Shakira’s religious affiliation is a bit dubious. She was raised Catholic, and in 2013 she said she struggled with faith, but recently she’s stayed fairly quiet about her position.
At any rate…singing John Lennon’s “Imagine” at a United Nations (UN) Conference right after the pope speaks is a ballsy move. But part of the reason she may have chosen that song is that she was there as a goodwill ambassador for the United Nations Children’s Fund (UNICEF), which is centered around gaining child’s rights and giving them emergency relief. Singing a song about how wonderful God before the pope spoke would have added more blinding light to Catholic church’s halo, the same halo that has enabled the sexual abuse of around 100,000 children.
As David Clohessy, national spokesman and director of the Survivors Network of Those Abused by Priests (SNAP), stated recently:
Francis is masterful at symbolic moves and public relations that foster the impression of reform but change little or nothing….
For years, Vatican officials have written letters to bishops about this scandal. But since virtually no bishop is ever punished for ignoring or violating church abuse guidelines or policies, many bishops ignore or violate them. So a letter from the pontiff to his prelates, regardless of content, is meaningless.
To be blunt, Francis hasn’t exposed one cleric who has committed or is concealing child sex crimes. Nor has he ordered any of the world’s 5,100 bishops to do so.
And he’s continuing the ancient, hurtful practice of dealing with abusers internally and essentially stiff-arming secular law enforcement. That’s inexcusable.
Indeed, one of the recent tactics seems to be allowing suspected molesting priests to move (without defrocking or investigating them) to poor areas in South America — the very continent Pope Francis was hand-picked from.
Which also happens to be where Shakira is from.
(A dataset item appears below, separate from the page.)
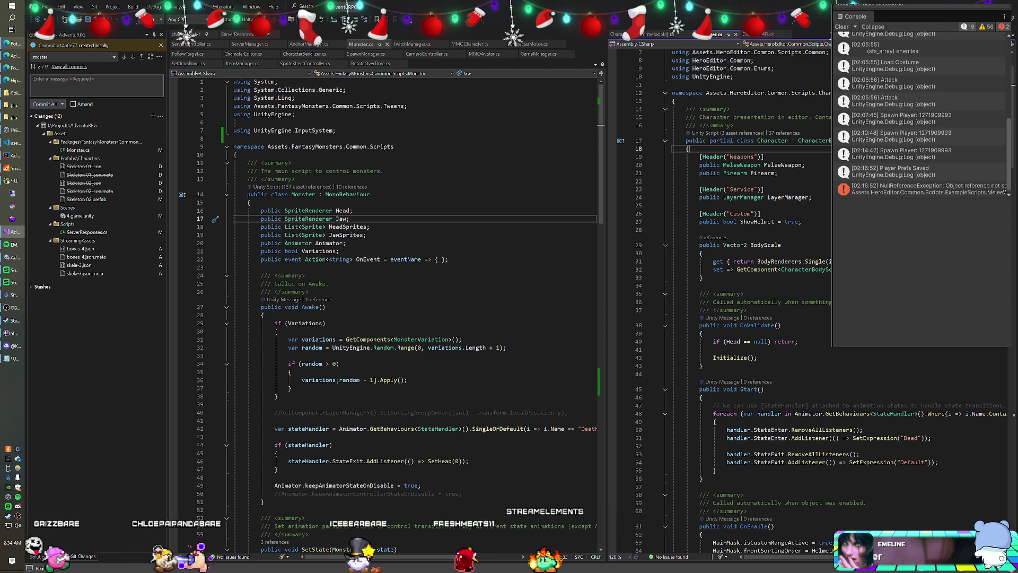
double_click(814, 141)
And not only that, she is extremely passionate about the rights of children in Colombia, her home country within that continent. As her UNICEF profile states:
Shakira is the founder of the Pies Descalzos Foundation, which provides displaced and underprivileged children in her native Colombia with access to quality education. In addition to building projects which ensure that children have safe and well-equipped learning facilities, the foundation supplies nutritious meals; educational enrichment through art, music and recreation; and economic opportunities for families. Shakira also established the Barefoot Foundation, which advocates globally for universal access to education and she is the co-founder of ALAS, a movement of Latin American artists and businesspeople dedicated to early childhood development interventions.
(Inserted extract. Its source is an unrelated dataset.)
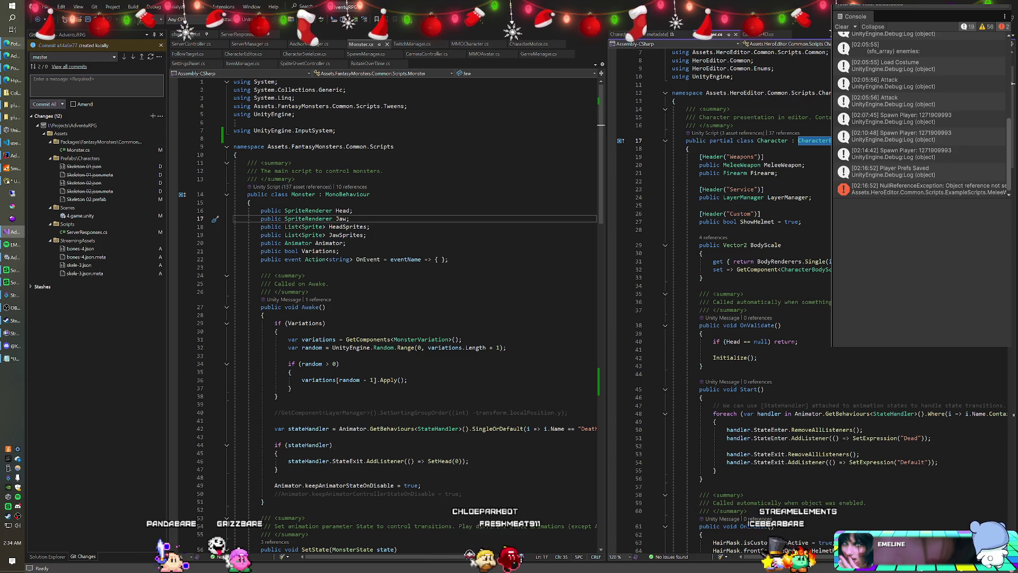
click(371, 194)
As a Goodwill Ambassador, Shakira has expanded her child advocacy efforts on the global level. Through public service announcements and her participation in fundraisers and other events for UNICEF national committees, she has increased awareness of UNICEF’s work in areas such as HIV/AIDS, education and child protection.
And on that “child protection” front, so far on his US visit Pope Francis has twice infuriated child abuse survivors by focusing on how difficult the scandal has been on the church and highlighting the “courage” clergy members showed as the Catholic Church struggled with a public relations problem due to the child abuse accusations.
Less focus was placed on the victims. And, more disturbingly, Pope Francis continues to keep the records that the Vatican has on child molesting priests under lock and key, instead of turning it over to law enforcement.
Given this background, had a UNICEF supporter like Shakira sung in support of religion, she would have been further insulting those victims.
She could have been neutral. But no.
She seems to have decided (with her genius-level IQ) to go the other extreme. Singing “Imagine there’s no heaven…and no religion, too” in front of Pope Francis and the UN.
For the children…the time has come, Pope Francis, not for meaningless platitudes, but for action.
As she put it before singing,
Our children have the right to equal opportunity — to thrive, to be happy, and healthy, and safe. Now is the time to not just imagine, but do.
Good song choice, Shakira.
I’d be lying if I said it didn’t make me tear up a bit.
Note: Due to inaccurate reports from source articles, a previous version of this article stated she sang before the Pope spoke. A correction from an event attendee and a look at the schedule itself show that Shakira sang the song right after the Pope’s speech — which seems to be an even more ballsy move.